Blues Etílicos foi criado no Rio de Janeiro em 1985 pelo gaitista Flávio Guimarães, o baixista Cláudio Bedran e o guitarrista Otávio Rocha e, alguns meses depois de sua estreia, incorporou o cantor e guitarrista Greg Wilson e o baterista Gil Eduardo.  Em 1987, lançou seu primeiro LP, o independente Blues Etílicos. Em 89, são contratados pela Gravadora Eldorado, lançando Água Mineral em 89, San Ho Zay em 1990 e IV em 91. San Ho Zay atinge a marca de 35.000 cópias vendidas , sendo o álbum mais vendido de uma banda de blues brasileira em todos os tempos.

Em 1989, a banda teve ampla projeção através do primeiro Festival Internacional de Blues, na cidade de Ribeirão Preto, abrindo o festival na mesma noite que Buddy Guy. O festival foi um divisor de águas para o gênero no Brasil e várias bandas nacionais surgiram, influenciadas pelo som do Blues Etílicos. Durante esse período , a Blues Etílicos teve vários programas especiais na TV Cultura, Rede Manchete e MTV, além de ter suas músicas amplamente executadas nas FMs por todo país.

O Blues Etílicos foi a primeira e a principal banda nacional a criar um público fiel nesse segmento e graças a isso, participou de todos os festivais ligados a esse gênero musical, dividindo o palco com os principais nomes do blues internacional a visitar o país: B. B. King, Robert Cray e Buddy Guy entre outros.

Entre 1995 e 1996, a banda realizou cerca de 20 apresentações com o cantor Ed Motta, batendo sucessivos recordes de público no Circo Voador, no Rio de Janeiro, além de teatros e casas noturnas por todo país. Em Florianópolis, se apresentaram juntos para uma plateia de 30.000 pessoas no aniversário da cidade.

Em 1996 o baterista Pedro Strasser entra na banda e são lançados os álbuns Dente de Ouro em 1996, Águas Barrentas – Ao Vivo em 2001, Cor do Universo em 2003, Viva Muddy Waters em 2007, o DVD Ao Vivo no Bolshoi Pub em 2011, o CD Puro Malte em 2013 e o CD Blues Etílicos 30 Anos Ao Vivo em 2015. Em 2017, a banda acompanha o violeiro Noel Andrade no álbum Canoeiros, lançado digitalmente.

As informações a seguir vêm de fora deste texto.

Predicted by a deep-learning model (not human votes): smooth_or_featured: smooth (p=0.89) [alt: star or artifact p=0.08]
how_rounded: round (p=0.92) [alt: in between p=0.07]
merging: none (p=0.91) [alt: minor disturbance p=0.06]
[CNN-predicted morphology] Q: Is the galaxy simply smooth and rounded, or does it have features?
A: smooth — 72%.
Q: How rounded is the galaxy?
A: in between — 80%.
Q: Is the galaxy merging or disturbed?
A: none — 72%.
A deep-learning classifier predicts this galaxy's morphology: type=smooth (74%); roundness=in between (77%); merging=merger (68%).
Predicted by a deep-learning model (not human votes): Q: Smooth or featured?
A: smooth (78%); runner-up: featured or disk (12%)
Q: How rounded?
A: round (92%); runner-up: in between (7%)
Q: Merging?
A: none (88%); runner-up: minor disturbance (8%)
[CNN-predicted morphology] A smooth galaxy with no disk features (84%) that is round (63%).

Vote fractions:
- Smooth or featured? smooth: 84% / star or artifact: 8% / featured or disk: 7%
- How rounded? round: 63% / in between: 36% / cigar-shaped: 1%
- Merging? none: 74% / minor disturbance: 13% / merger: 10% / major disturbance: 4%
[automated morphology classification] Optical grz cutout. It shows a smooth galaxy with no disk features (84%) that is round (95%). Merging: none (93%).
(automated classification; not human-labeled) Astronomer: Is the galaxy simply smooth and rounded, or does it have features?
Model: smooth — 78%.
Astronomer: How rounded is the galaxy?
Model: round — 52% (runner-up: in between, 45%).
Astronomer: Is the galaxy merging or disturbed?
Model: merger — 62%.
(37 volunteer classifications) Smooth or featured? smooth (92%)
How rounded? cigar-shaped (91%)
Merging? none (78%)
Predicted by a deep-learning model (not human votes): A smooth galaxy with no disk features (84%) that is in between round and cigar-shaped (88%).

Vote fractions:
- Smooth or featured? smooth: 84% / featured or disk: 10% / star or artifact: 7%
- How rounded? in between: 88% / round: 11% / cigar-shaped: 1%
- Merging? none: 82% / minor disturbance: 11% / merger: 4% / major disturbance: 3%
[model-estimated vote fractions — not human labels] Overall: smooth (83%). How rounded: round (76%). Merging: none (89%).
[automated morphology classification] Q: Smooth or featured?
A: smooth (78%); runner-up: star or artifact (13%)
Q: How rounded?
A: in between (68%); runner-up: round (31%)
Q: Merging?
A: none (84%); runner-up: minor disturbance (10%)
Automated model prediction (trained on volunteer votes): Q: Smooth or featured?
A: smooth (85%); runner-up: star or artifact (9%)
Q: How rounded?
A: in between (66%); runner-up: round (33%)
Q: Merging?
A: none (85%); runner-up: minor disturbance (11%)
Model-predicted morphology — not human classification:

A partir de dezembro de 2017, Beto Werther assume as baquetas do grupo.

www.bluesetilicos.com.br

 

BONERAMA PLAYS ZEPPELIN

foto Braden Piper

“Bonerama é vista por alguns como uma das bandas mais genuínas, originais e interessantes da Crescent City, incorporando brass, funk, soul, rock, blues em seu estilo único. Três trombones, além de sousafone, guitarra e bateria, todos oferecem sons poderosos que você deve ouvir para acreditar.” – Relix Magazine

Included in New Orleans Jazz Fest 2018: The 7 Best Things We Saw” – Rolling Stone

Qualquer um que tenha estado um show ao vivo do Bonerama não estranha algumas versões funkeadas, cheias de metais para alguns clássicos do rock. Os fãs desses momentos são uma surpresa, porque a banda está presenteando o mundo com um álbum que não é nada além de covers  do Led Zeppelin.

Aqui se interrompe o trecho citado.